The following general formula (1):

[Where,
R ¹ and R ² are each an unsubstituted or optionally substituted linear or branched alkyl group having 1 to 5 carbon atoms, a linear or branched alkenyl group having 1 to 5 carbon atoms, or a carbon number of 1 Represents a linear or branched hydroxyalkyl group of ˜5, R ¹ and R ² may combine to form a ring;
R ³ is hydrogen, an unsubstituted or optionally substituted linear or branched alkyl group having 1 to 5 carbon atoms, a linear or branched alkenyl group having 1 to 5 carbon atoms, or a carbon number of 1 to 5 5 represents a linear or branched hydroxyalkyl group;
R ⁴ is a linear or branched alkyl group having 1 to 10 carbon atoms which may be unsubstituted or substituted, or a linear or branched chain having 1 to 10 carbon atoms which may be unsubstituted or substituted. A group represented by an alkenyl group is shown. ]

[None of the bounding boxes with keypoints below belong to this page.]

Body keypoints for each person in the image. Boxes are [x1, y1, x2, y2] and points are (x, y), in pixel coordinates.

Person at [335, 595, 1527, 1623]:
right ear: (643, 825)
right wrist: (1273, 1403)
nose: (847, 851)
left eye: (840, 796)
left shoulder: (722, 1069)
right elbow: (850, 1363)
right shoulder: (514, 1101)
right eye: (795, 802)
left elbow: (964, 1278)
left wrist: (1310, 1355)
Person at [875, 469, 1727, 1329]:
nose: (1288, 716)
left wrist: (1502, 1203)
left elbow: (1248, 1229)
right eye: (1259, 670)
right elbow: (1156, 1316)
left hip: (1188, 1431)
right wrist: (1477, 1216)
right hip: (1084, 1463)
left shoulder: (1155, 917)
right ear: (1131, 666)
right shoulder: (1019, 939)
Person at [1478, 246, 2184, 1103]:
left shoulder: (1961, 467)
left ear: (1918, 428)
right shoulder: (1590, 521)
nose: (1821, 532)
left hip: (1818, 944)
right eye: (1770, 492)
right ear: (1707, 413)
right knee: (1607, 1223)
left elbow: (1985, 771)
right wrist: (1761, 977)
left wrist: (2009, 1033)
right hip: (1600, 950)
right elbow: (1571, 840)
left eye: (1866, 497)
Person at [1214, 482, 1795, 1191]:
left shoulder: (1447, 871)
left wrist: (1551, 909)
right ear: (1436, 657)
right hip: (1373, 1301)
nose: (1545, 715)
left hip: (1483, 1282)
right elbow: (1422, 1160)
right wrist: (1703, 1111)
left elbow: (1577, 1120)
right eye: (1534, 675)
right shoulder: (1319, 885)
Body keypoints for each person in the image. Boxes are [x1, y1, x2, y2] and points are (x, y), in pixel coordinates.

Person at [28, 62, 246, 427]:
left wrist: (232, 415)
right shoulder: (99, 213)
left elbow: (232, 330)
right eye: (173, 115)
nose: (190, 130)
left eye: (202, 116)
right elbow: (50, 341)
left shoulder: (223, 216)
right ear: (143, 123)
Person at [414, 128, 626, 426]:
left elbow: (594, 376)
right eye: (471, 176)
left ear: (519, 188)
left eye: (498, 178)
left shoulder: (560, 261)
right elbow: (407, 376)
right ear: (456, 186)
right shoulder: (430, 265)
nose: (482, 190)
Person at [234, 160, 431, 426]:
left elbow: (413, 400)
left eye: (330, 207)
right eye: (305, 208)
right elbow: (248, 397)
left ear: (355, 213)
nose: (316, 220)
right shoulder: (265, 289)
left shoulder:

A method for preserving an aminocarboxylic acid ester in which an aminocarboxylic acid ester represented by the formula (1) is combined with a phosphorus-based reducing agent or a sulfur-based reducing agent.   The method for preserving an aminocarboxylic acid ester according to claim 1, wherein the aminocarboxylic acid ester and a phosphorus-based reducing agent or a sulfur-based reducing agent are allowed to coexist in a closed system.   The method for preserving an aminocarboxylic acid ester according to claim 2, wherein the inside of the closed system is maintained in a non-oxygen atmosphere.   The phosphorus-based reducing agent is at least one selected from phosphorous acid, hypophosphorous acid, phosphite, hypophosphite, phosphite, and hypophosphite. The storage method of the aminocarboxylic acid ester in any one of.   The method for preserving an aminocarboxylic acid ester according to any one of claims 1 to 3, wherein the phosphorus-based reducing agent is a phosphite.   The storage of an aminocarboxylic acid ester according to any one of claims 1 to 5, wherein the sulfur-based reducing agent is at least one selected from sulfurous acid, hyposulfite, sulfite, hyposulfite, sulfite, and hyposulfite. Method.   100 parts by mass of the aminocarboxylic acid ester represented by the general formula (1) according to claim 1, and 0.1 parts by mass or more of the phosphorus-based reducing agent or the sulfur-based reducing agent according to claim 1-6. A method of suppressing hue deterioration of the aminocarboxylic acid ester represented by the general formula (1) by coexisting.   100 parts by mass of the aminocarboxylic acid ester represented by the general formula (1) according to claim 1, and 0.1 parts by mass or more of the phosphorus-based reducing agent or the sulfur-based reducing agent according to claim 1-6. An aminocarboxylic acid ester-containing article represented by the general formula (1) containing hue deterioration that is contained.